● **Working data**
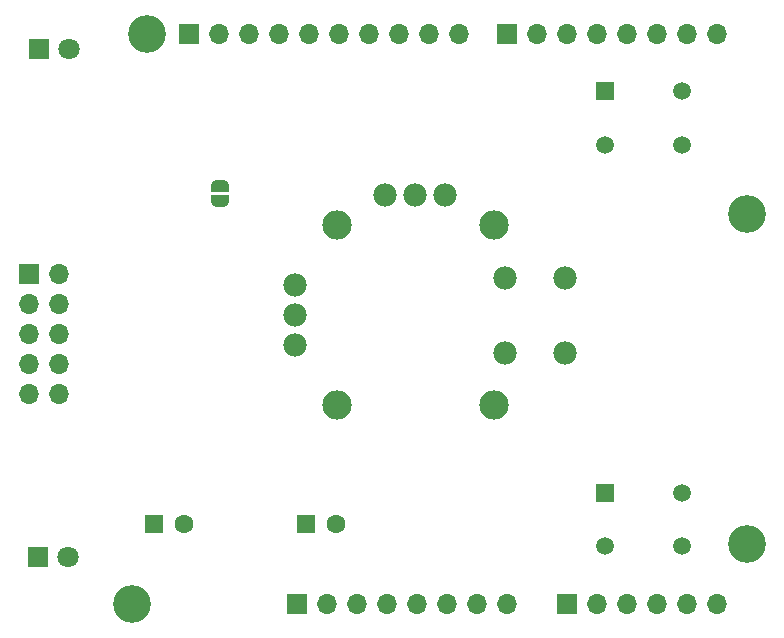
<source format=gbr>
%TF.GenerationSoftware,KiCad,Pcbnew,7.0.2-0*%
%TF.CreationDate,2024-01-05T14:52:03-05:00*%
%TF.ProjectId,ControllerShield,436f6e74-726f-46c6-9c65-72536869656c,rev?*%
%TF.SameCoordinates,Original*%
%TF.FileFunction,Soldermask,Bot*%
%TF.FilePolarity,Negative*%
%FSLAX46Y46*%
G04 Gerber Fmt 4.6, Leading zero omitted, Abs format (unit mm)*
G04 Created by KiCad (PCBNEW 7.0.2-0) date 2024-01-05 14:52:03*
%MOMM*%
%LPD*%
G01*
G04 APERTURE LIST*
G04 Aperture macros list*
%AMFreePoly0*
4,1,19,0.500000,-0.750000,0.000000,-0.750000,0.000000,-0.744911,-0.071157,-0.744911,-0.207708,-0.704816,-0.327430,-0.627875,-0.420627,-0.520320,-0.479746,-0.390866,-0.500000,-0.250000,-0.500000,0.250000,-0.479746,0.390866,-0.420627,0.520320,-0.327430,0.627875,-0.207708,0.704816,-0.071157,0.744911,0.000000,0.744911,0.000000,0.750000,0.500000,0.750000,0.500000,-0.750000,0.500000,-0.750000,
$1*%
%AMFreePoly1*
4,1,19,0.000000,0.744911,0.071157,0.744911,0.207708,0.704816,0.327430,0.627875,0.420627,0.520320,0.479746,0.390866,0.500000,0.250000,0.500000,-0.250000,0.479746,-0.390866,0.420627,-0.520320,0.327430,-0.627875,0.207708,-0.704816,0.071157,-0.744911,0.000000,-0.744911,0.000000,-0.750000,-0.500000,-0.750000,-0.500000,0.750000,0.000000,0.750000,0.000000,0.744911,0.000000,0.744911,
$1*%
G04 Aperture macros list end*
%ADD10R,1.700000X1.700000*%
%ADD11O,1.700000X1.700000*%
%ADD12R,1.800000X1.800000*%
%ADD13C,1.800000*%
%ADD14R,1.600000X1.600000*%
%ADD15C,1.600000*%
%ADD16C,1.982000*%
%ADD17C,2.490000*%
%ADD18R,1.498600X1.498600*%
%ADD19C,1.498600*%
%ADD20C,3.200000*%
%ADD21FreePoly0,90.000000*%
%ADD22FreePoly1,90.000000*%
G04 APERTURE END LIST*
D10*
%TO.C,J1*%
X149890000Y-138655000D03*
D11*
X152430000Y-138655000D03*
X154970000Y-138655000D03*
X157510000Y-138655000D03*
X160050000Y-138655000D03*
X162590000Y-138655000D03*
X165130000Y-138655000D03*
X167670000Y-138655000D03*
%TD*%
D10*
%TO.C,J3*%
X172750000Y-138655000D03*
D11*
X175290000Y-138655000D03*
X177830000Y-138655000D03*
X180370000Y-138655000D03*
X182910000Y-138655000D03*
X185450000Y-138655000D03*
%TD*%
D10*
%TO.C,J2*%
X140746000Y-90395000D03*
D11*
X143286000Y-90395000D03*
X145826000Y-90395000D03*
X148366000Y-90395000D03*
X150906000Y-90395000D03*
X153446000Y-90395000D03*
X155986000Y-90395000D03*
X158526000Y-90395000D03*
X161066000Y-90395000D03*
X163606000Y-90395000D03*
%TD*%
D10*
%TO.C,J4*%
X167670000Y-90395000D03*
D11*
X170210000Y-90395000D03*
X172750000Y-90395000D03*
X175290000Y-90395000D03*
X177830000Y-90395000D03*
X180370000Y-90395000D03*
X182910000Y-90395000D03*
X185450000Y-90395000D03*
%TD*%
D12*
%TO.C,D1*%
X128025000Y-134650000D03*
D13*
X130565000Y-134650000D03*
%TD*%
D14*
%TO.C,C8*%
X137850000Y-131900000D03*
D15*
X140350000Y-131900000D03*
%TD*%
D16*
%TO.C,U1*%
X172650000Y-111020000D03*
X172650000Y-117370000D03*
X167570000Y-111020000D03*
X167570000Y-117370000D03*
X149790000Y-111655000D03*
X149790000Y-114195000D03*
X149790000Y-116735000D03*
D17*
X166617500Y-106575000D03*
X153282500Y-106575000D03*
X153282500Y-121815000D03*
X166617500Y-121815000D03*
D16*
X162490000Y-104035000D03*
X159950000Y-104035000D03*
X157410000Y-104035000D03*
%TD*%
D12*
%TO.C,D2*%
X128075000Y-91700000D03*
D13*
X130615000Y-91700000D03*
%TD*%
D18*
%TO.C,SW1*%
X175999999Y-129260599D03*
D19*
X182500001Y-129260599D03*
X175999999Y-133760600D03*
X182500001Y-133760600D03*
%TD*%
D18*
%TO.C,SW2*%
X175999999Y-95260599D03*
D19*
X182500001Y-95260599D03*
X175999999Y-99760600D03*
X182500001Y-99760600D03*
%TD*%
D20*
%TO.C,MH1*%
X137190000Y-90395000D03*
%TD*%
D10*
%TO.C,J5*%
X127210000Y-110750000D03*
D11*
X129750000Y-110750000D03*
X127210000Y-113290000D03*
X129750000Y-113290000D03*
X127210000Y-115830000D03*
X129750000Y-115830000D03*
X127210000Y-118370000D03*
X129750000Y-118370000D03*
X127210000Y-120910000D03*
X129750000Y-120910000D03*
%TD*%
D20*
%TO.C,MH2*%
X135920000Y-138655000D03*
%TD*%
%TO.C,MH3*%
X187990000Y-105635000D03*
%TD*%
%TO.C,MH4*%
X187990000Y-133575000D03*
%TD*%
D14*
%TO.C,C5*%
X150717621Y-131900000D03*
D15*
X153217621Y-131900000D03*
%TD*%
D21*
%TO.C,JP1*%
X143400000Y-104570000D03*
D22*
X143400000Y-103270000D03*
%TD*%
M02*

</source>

* * *

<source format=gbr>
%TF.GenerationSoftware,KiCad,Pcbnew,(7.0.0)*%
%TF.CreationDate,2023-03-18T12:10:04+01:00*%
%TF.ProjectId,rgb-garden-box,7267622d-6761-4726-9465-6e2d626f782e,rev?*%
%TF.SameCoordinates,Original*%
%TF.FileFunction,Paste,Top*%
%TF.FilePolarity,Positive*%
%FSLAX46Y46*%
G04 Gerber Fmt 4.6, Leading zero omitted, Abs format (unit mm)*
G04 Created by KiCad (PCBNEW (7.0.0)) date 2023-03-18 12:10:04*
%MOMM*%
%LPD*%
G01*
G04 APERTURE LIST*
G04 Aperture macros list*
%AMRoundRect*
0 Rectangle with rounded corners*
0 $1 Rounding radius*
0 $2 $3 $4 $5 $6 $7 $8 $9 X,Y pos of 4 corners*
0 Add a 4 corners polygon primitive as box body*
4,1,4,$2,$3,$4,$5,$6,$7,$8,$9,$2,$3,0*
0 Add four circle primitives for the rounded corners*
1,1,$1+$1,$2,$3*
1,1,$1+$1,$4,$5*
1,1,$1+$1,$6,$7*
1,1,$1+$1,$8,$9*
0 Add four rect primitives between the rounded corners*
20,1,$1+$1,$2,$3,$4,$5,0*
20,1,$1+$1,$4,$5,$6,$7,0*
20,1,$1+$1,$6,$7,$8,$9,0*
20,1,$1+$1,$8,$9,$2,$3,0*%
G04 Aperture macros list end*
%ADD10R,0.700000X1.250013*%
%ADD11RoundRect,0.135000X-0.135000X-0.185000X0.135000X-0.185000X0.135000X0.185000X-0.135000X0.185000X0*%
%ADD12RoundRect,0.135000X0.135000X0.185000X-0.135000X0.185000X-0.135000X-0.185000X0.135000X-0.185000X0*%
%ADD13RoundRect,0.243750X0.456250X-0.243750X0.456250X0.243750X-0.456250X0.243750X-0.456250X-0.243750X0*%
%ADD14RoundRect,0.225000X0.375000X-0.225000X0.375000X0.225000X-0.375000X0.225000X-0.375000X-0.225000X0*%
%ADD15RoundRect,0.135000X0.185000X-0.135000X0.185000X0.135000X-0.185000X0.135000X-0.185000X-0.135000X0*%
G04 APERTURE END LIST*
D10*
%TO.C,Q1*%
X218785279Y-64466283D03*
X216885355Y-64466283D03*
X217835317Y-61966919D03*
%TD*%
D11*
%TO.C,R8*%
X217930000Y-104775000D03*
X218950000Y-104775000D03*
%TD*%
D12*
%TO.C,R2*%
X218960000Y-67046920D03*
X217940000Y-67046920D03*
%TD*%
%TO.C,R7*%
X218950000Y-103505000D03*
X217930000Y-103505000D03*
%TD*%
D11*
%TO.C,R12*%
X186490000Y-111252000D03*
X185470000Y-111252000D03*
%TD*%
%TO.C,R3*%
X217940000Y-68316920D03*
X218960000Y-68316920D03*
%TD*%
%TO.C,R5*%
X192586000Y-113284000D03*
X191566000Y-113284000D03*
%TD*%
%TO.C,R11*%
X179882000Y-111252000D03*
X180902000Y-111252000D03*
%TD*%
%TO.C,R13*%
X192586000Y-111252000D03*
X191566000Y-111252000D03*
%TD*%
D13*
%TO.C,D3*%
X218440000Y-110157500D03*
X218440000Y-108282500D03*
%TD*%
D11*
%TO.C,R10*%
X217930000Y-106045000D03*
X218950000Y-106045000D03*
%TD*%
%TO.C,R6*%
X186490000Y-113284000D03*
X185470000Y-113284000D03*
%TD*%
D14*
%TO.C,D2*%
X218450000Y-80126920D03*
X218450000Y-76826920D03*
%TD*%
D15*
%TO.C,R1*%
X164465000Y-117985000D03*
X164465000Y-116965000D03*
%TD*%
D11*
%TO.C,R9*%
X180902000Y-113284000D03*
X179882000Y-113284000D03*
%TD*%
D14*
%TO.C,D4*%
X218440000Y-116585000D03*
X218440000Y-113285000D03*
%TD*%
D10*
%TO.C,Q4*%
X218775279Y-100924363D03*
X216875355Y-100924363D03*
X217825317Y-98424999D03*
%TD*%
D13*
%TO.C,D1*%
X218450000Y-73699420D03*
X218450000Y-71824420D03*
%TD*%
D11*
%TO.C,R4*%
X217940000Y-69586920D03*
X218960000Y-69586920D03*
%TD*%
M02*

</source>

● **Exercise description**
Retype exactly the span of lines from the one with "X145826000Y-90395000D03*" through the one with "X177830000Y-90395000D03*"; include both ends and omit the rest of the material.

● **Completed task**
X145826000Y-90395000D03*
X148366000Y-90395000D03*
X150906000Y-90395000D03*
X153446000Y-90395000D03*
X155986000Y-90395000D03*
X158526000Y-90395000D03*
X161066000Y-90395000D03*
X163606000Y-90395000D03*
%TD*%
D10*
%TO.C,J4*%
X167670000Y-90395000D03*
D11*
X170210000Y-90395000D03*
X172750000Y-90395000D03*
X175290000Y-90395000D03*
X177830000Y-90395000D03*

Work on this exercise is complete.